2019 marijuana rules: nasal spray, weed lube, and butt pot, oh my!

On November 9, Colorado’s Marijuana Enforcement Division (MED) announced that the 2019 marijuana rules have been adopted. For a Regulatory Analyst at Simplifya, that kind of news means it’s time to hunker down with 500 pages of redlined rules and figure out what our clients will have to change on January 1. FUN!

More than meets the eye

The MED has a nice overview of the new changes. Growers are now allowed to give their leftover plant parts to producers of hemp-type products; “kief” gets a new legal definition (in case you hadn’t learned about it through personal experience); labs are required to test for heavy metals; and certain managers are allowed to sample their own products. Each of these developments is pretty cool, but the big change that piqued my interest? Audited and Alternative Use Products.

2019 marijuana rules

Wow, that sounds pretty dry, doesn’t it? It sure does! Until you take a look at the 2019 marijuana rules for these things. “Vaginal… or rectal administration”?  “[U]se of a syringe for any type of injection”?  Yikes! What are we dealing with here? Are these rules in response to widespread use of injectables and suppositories? Are there really a bunch of people out there boofing (not the way you mean it, Kavanaugh) and actually injecting marijuanas? Well… sort of, but not really.

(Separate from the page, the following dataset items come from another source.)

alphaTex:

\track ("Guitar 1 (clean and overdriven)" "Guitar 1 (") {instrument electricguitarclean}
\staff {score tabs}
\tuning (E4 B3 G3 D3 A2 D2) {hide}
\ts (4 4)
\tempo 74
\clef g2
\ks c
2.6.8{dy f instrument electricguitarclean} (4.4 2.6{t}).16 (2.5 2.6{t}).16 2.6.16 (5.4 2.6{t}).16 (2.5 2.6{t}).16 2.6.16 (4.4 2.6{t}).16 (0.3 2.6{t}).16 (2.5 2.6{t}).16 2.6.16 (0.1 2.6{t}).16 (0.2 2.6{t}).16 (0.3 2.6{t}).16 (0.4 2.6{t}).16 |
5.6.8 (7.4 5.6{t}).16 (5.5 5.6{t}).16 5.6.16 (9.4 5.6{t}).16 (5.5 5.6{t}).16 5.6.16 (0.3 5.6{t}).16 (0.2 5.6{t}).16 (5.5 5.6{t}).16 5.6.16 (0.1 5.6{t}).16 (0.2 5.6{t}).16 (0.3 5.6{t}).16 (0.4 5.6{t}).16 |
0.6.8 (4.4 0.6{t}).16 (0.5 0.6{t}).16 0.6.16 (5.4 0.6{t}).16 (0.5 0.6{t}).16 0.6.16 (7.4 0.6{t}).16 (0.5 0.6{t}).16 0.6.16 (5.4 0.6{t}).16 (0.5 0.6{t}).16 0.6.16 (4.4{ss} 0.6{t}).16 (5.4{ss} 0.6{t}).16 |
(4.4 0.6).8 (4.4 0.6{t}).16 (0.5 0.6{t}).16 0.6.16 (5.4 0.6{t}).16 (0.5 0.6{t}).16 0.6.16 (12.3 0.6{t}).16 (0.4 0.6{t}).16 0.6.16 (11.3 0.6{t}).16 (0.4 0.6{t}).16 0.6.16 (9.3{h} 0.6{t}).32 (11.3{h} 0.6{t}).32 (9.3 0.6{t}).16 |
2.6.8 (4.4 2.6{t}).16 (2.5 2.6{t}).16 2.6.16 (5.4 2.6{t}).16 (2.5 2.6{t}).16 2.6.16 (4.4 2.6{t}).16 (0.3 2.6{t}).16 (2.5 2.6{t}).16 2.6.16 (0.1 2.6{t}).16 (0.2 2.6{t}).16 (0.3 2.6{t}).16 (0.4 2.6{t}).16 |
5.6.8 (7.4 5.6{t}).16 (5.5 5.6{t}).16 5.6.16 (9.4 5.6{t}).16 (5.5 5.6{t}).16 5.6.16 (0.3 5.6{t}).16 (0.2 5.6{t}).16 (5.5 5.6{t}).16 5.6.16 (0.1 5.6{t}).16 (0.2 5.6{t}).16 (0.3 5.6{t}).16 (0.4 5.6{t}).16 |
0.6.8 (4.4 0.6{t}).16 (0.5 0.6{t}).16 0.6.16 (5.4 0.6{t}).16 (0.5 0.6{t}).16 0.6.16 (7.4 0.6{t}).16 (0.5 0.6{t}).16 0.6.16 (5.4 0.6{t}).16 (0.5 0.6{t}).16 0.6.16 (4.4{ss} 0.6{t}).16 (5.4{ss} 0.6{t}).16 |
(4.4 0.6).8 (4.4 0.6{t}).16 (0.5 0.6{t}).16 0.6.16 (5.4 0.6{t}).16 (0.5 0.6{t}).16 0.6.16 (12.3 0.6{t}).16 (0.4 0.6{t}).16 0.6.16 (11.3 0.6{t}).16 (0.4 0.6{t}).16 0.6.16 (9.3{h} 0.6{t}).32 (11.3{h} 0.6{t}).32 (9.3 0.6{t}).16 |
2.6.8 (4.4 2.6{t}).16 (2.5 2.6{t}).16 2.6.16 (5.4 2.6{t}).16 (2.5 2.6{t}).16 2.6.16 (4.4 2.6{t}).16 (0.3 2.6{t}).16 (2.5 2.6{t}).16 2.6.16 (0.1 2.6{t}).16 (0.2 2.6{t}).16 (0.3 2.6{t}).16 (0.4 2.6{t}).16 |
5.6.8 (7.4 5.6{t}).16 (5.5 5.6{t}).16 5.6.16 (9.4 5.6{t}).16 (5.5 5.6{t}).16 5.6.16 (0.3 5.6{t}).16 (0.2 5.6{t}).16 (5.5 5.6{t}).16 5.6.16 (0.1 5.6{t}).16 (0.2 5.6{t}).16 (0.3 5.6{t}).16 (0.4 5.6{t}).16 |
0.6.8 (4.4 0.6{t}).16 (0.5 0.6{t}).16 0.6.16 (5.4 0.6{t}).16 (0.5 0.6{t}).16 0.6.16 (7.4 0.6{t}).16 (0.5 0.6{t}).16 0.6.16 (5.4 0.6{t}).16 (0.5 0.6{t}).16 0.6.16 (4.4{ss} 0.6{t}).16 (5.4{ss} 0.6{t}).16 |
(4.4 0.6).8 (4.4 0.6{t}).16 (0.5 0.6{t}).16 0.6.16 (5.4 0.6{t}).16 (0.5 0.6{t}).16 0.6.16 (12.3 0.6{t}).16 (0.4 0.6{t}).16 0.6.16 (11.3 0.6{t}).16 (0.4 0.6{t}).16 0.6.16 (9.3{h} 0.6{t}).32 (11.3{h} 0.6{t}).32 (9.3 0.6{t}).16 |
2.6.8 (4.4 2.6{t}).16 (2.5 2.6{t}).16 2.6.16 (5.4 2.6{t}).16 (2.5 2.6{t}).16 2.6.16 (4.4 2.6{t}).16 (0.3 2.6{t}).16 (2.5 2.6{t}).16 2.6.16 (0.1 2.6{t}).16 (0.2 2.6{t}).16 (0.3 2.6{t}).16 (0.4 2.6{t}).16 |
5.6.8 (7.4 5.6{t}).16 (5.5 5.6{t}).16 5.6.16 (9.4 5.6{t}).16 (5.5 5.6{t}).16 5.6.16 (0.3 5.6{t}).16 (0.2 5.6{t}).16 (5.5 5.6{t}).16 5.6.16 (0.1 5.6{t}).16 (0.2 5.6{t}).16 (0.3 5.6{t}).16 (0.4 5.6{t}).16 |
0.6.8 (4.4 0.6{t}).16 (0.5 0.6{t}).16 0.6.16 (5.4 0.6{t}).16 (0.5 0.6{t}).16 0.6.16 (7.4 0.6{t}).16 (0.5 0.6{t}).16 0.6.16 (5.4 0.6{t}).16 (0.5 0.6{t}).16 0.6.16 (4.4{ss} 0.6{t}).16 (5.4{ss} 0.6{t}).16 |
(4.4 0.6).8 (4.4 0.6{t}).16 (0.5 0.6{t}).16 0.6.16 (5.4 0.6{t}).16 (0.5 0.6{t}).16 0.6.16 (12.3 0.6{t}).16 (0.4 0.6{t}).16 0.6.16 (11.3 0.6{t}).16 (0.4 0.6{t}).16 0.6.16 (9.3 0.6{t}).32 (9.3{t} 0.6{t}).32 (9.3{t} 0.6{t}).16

The nitty-gritty of the new 2019 marijuana rules

Most non-emergency regulations these days are written as a precautionary measure with the intent of squashing a problem before it is actually a problem. When it comes to audited products, this is definitely the case. At Simplifya, our analysts try to go above and beyond when it comes to keeping on top of regulations. This includes attending rulemaking meetings when we can. It just so happens that we were there to witness the discussions that led to these new products rules.

2019 marijuana rules

The rules were originally intended to make sure that special medical products (like THC/CBD inhalers and nasal sprays) were delivering reliable doses for patients. But at this meeting, certain concerned citizens steered the discussion toward THC suppositories. They believed that impressionable youth were using the products as a means to get a faster, stronger high. The meeting also featured a blunt-tip syringe with marijuana-concentrate being confused for a hypodermic syringe (think turkey baster vs. needle drugs).

As far as we can tell, these discussions were the motivation for the new audited product rules, because we had analysts at every other MED meeting and those products were not discussed. The MED ultimately decided to apply the inhaler and nasal spray rules to suppositories as well, requiring the products to undergo extra rounds of testing on top of the tests required for regular marijuana products. It also decided to clarify that there is no way injectable marijuana will be allowed as a commercial product.

So are these forms the newest way to get stoned?

As it happens, marijuana suppositories are not the new hot way to get high. Suppositories actually gained popularity in the medical community, because unlike alcohol, when you put marijuana “up there,” the psychoactive chemical does not get to your brain faster or in larger doses.

cannabis compliance

Medical marijuana users found that suppositories made it easier to get the medicinal effects of large doses without getting the kind of “head high” they would if they had smoked, vaped, or eaten the same amount. Concerned citizens have pointed to companies that sell marijuana lube as evidence that the products are being used recreationally, but again, these products are worse for getting high than edibles, and all the testimonials and advertising make it clear that these products are intended for sexual health uses—not sexual enhancement. Suppositories are generally used to treat menstrual cramps, muscle spasms, tumors, and digestive issues.

And although it is possible to make a pure THC solution and inject it, it is very difficult to make such a solution—THC is a terpene, which makes it more of a syrupy consistency and really hard to inject. It also doesn’t look very pleasant; I can’t imagine anyone wanting to be that high. Although just to make sure, the MED added that injectable THC is banned in their newest regulations.

tl;dr: Don’t let the new 2019 marijuana rules scare you. No one is injecting marijuana or putting it in their no-no places to achieve new highs.